**SOURCE DOCUMENT:**
Vitali Vodopyanov

Personal information
- Full name: Vitali Yuryevich Vodopyanov
- Date of birth: 12 September 1974 (age 50)
- Place of birth: Tolyatti, Russian SFSR
- Height: 1.82 m (5 ft 11+1⁄2 in)
- Position(s): Goalkeeper

Senior career*
- Years: Team / Apps / (Gls)
- 1992: FC Lada Togliatti / 3 / (0)
- 1993–1994: FC Devon Oktyabrsky / 28 / (0)
- 1995: FC Agidel Ufa / 12 / (0)
- 1996–2002: FC Sodovik Sterlitamak / 128 / (0)
- 2003: FC Sibiryak Bratsk / 24 / (0)
- 2004: FC Lokomotiv Chita / 13 / (0)
- 2005: FC Neftyanik Ufa / 20 / (0)
- 2006: FC Zenit Chelyabinsk / 12 / (0)

**TASKS TO CARRY OUT:**
1. According to the Vitali Vodopyanov profile, which team did he play for from 1996 to 2002?
2. Go on with the Vitali Vodopyanov profile, starting right after its last line.
The rows that follow come from a different source.

**EXTRACTED RECORDS:**
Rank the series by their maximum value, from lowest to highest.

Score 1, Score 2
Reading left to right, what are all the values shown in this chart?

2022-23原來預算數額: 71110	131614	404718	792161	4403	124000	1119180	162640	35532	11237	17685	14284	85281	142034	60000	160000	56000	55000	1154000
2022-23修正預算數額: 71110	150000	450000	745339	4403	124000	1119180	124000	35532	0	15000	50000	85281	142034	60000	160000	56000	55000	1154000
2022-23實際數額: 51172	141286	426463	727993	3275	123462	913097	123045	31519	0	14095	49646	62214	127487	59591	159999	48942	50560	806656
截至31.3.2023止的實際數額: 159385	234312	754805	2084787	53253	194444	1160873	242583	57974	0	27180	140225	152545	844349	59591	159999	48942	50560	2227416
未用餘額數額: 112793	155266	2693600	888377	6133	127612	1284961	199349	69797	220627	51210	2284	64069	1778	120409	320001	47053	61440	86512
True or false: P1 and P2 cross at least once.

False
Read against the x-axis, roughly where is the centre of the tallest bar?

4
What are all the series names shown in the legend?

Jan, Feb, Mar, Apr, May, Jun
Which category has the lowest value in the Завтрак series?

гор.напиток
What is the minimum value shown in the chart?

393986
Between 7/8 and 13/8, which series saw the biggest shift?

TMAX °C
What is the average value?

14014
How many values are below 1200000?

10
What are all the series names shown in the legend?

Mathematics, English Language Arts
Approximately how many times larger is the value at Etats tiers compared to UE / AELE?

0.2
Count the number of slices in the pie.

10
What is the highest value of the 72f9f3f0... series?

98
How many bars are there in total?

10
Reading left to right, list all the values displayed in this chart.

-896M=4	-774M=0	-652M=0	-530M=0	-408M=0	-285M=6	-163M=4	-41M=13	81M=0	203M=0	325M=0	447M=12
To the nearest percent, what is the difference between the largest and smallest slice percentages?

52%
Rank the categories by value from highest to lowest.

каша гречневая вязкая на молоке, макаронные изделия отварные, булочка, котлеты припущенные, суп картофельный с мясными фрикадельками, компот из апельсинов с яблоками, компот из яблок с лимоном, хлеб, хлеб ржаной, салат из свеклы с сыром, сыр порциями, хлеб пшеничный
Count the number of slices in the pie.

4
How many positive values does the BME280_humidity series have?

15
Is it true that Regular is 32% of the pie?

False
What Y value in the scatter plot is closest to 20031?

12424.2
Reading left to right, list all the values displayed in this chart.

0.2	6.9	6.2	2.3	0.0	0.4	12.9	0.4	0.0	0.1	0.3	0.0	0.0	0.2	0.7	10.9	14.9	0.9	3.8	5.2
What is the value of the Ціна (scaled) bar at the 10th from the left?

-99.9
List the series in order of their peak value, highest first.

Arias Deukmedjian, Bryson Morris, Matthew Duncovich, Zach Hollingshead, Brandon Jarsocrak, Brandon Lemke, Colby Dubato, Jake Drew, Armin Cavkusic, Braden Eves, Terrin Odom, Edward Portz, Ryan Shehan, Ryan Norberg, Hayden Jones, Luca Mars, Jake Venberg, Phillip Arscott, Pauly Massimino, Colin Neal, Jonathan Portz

**RESULTS BY TASK:**
1. FC Sodovik Sterlitamak

2.
- 2008: FC Taksist Ufa (D4)
- 2009–2010: FC Bashinformsvyaz-Dynamo Ufa / 42 / (0)

= Vitali Vodopyanov =

Russian footballer

Vitali Yuryevich Vodopyanov (Виталий Юрьевич Водопьянов; born 12 September 1974) is a former Russian professional football player.

==Club career==
He made his Russian Football National League debut for FC Lada Togliatti on 27 June 1992 in a game against FC Rubin-TAN Kazan.